Мать сидела на скамейке, прижав кулаки к груди, и всхлипывала. Дядя Петя повернулся к ней.

- Убирай, - коротко приказал он, и мать бросилась к кровати. Она перенесла меня, загремела ведром: начала мыть пол.

Дядя Петя и старик сидели за столом и тихонько шелестели бумажками: считали деньги.

О ЧЕМ СВИСТЕЛ САМОВАР

Утром я проснулся от тихого и протяжного посвиста зеленовато-желтого с глубокой вмятиной на боку самовара. Когда он закипал, то всегда свистел сипло и грустно.

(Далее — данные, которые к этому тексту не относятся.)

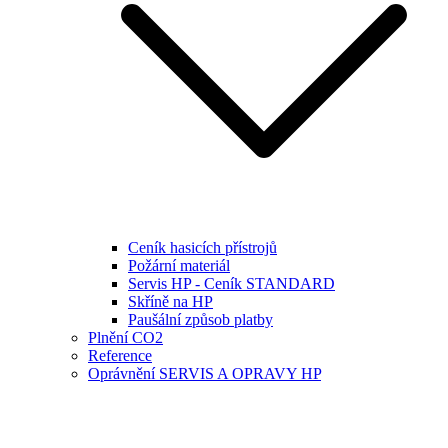
Ceník hasicích přístrojů
Požární materiál
Servis HP - Ceník STANDARD
Skříně na HP
Paušální způsob platby
Plnění CO2
Reference
Oprávnění SERVIS A OPRAVY HP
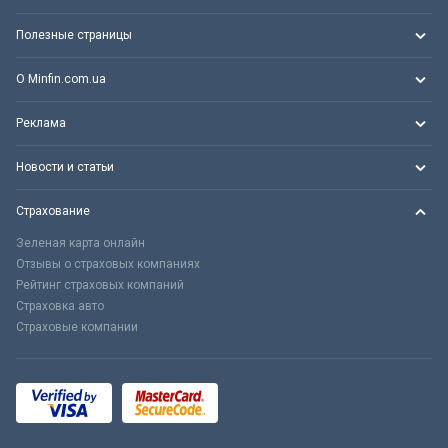
Полезные страницы
О Minfin.com.ua
Реклама
Новости и статьи
Страхование
Зеленая карта онлайн
Отзывы о страховых компаниях
Рейтинг страховых компаний
Страховка авто
Страховые компании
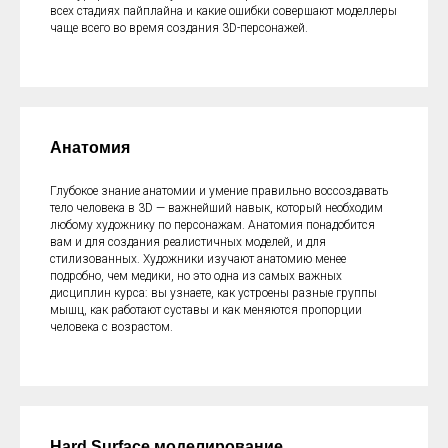
всех стадиях пайплайна и какие ошибки совершают моделлеры
чаще всего во время создания 3D-персонажей.
Анатомия
Глубокое знание анатомии и умение правильно воссоздавать
тело человека в 3D — важнейший навык, который необходим
любому художнику по персонажам. Анатомия понадобится
вам и для создания реалистичных моделей, и для
стилизованных. Художники изучают анатомию менее
подробно, чем медики, но это одна из самых важных
дисциплин курса: вы узнаете, как устроены разные группы
мышц, как работают суставы и как меняются пропорции
человека с возрастом.
Hard Surface моделирование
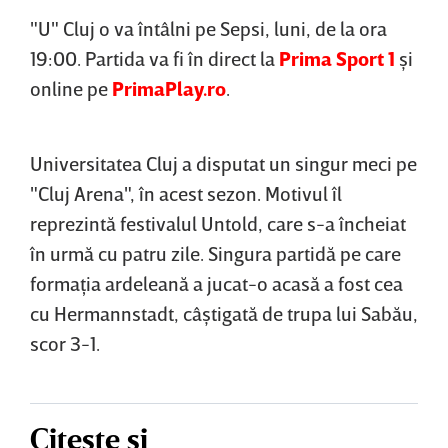
"U" Cluj o va întâlni pe Sepsi, luni, de la ora
19:00. Partida va fi în direct la
Prima Sport 1
şi
online pe
PrimaPlay.ro
.
Universitatea Cluj a disputat un singur meci pe
"Cluj Arena", în acest sezon. Motivul îl
reprezintă festivalul Untold, care s-a încheiat
în urmă cu patru zile. Singura partidă pe care
formaţia ardeleană a jucat-o acasă a fost cea
cu Hermannstadt, câştigată de trupa lui Sabău,
scor 3-1.
Citește și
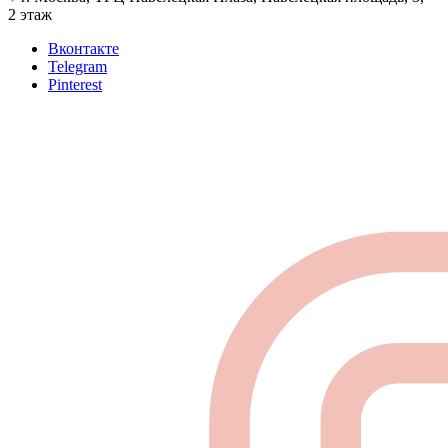
2 этаж
Вконтакте
Telegram
Pinterest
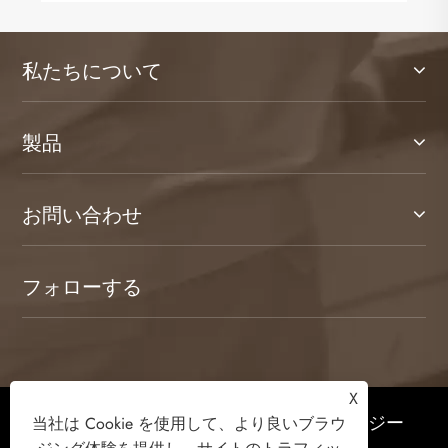
私たちについて
製品
お問い合わせ
フォローする
X
著作権 © 2026 濰坊カムランホームテクノロジー
当社は Cookie を使用して、より良いブラウ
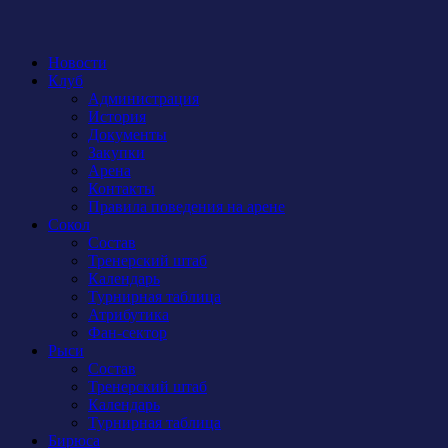
Новости
Клуб
Администрация
История
Документы
Закупки
Арена
Контакты
Правила поведения на арене
Сокол
Состав
Тренерский штаб
Календарь
Турнирная таблица
Атрибутика
Фан-сектор
Рыси
Состав
Тренерский штаб
Календарь
Турнирная таблица
Бирюса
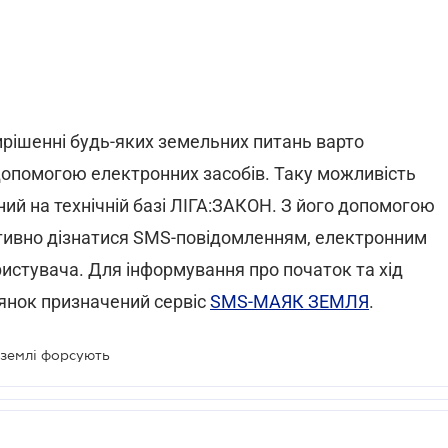
ирішенні будь-яких земельних питань варто
 допомогою електронних засобів. Таку можливість
ний на технічній базі ЛІГА:ЗАКОН. З його допомогою
ативно дізнатися SMS-повідомленням, електронним
ристувача. Для інформування про початок та хід
янок призначений сервіс
SMS-МАЯК ЗЕМЛЯ
.
землі форсують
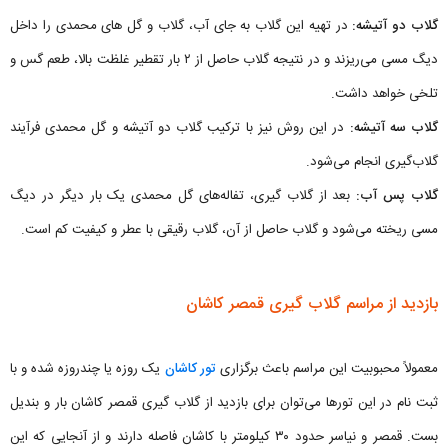
گلاب دو آتیشه:
در تهیه این گلاب به جای آب، گلاب و گل های محمدی را داخل
دیگ مسی می‌ریزند و در نتیجه گلاب حاصل از ۲ بار تقطیر غلظت بالا، طعم گس و
تلخی خواهد داشت.
گلاب سه آتیشه:
در این روش نیز با ترکیب گلاب دو آتیشه و گل محمدی فرآیند
گلاب‌گیری انجام می‌شود.
گلاب پس آب:
بعد از گلاب گیری، تفاله‌های گل محمدی یک بار دیگر در دیگ
مسی ریخته می‌شود و گلاب حاصل از آن، گلاب رقیقی با عطر و کیفیت کم است.
بازدید از مراسم گلاب گیری قمصر کاشان
معمولاً محبوبیت این مراسم باعث برگزاری
تور کاشان
یک روزه یا چندروزه شده و با
ثبت نام در این تورها می‌توان برای بازدید از گلاب گیری قمصر کاشان بار و بندیل
بست. قمصر و نیاسر حدود ۳۰ کیلومتر با کاشان فاصله دارند و از آنجایی که این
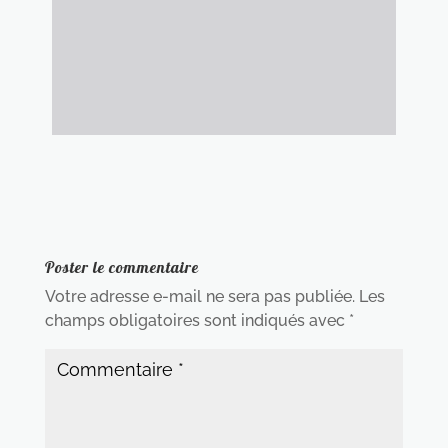
Poster le commentaire
Votre adresse e-mail ne sera pas publiée.
Les
champs obligatoires sont indiqués avec
*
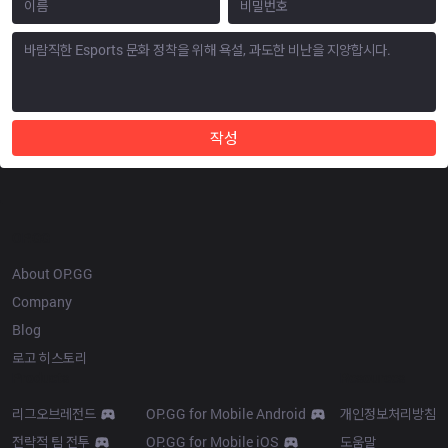
작성
OP.GG
About OP.GG
Company
Blog
로고 히스토리
Products
Resources
리그오브레전드
OP.GG for Mobile Android
개인정보처리방침
전략적 팀 전투
OP.GG for Mobile iOS
도움말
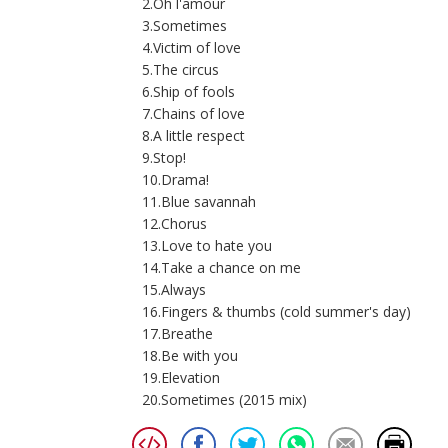
2.Oh l'amour
3.Sometimes
4.Victim of love
5.The circus
6.Ship of fools
7.Chains of love
8.A little respect
9.Stop!
10.Drama!
11.Blue savannah
12.Chorus
13.Love to hate you
14.Take a chance on me
15.Always
16.Fingers & thumbs (cold summer's day)
17.Breathe
18.Be with you
19.Elevation
20.Sometimes (2015 mix)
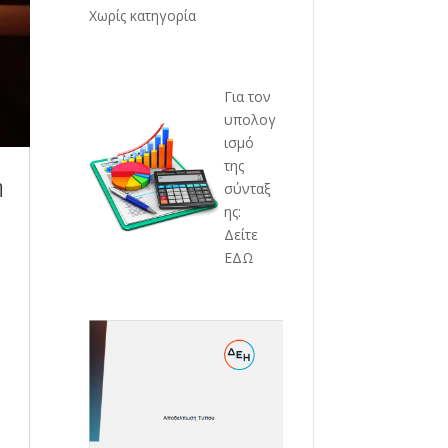
Χωρίς κατηγορία
Για τον
υπολογ
ισμό
της
η
σύνταξ
ης:
Δείτε
ΕΔΩ
η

Серый, пасмурный, сочился сквозь забрызганные грязью стекла день. Ветер гонял по двору золотистую солому и ерошил перья на воробьях, которые целой стайкой копались в ней. Перегоняя друг друга, к лесу спешили лохматые облака. Они стлались над самой землей и клочьями сырой грязной ваты повисали на зеленых ветвях сосен и елей. По дороге растекалась грязь, застывая острыми тусклыми бугорками. Ее взрывала глубокая колея: на днях по дороге проехали тяжело груженные машины, повезли кирпич, доски, бревна. Мама говорила, что в Сосновке новую школу строить начали.

Мама уже ушла на работу, бабки тоже не было слышно. В большой комнате за стеной чаевничали дядя Петя и старик, которого я узнал по частому глухому кашлю. Старик тихонько позванивал в стакане ложечкой.

Я закрыл глаза, чтобы попробовать снова уснуть. Больно уж хороший сон перебил мне мятый самовар: будто собрались к нам на сбор ребята из 7-го «А» и я им свой «секрет» открываю - ракету показываю. И все охают и восхищаются, особенно Венька.

- Расскажи, - кричит, - как ты такое чудо сделал?

И как раз в эту минуту я проснулся. И не успел рассказать, как строгал березовую чурку, как гнул вместе с Ленькой серебристую жесть. Хорошо бы заснуть снова, чтобы весь сон начался сначала!

Но тут я услышал такое, отчего сразу забыл и про сбор, и про Веньку, и про ракету. Говорил дядя Петя, тоненько и зло:

- Несправедливо, брат Гавриил, поступаешь, не по-божески. В прошлый раз больше половины прикарманил и в этот норовишь. Так ить я по миру пойти могу: на хлеб насущный не хватит.

Ветер рвет паутину (с илл.) pic_22.png

- Не пойдешь, - лениво возражал старик, громко прихлебывая чай. - И бога ты в эти дела не вмешивай, не поминай всуе имя его. А деньгу гони: богу - божье, а кесарю - кесарево. Так-то; голубчик.

- Не дам, - взвизгнул дядя Петя. - Хоть режь, хоть коли - не дам. За что же я дом-то сдаю, неудобства терплю? Треть получай, а больше и просить не моги.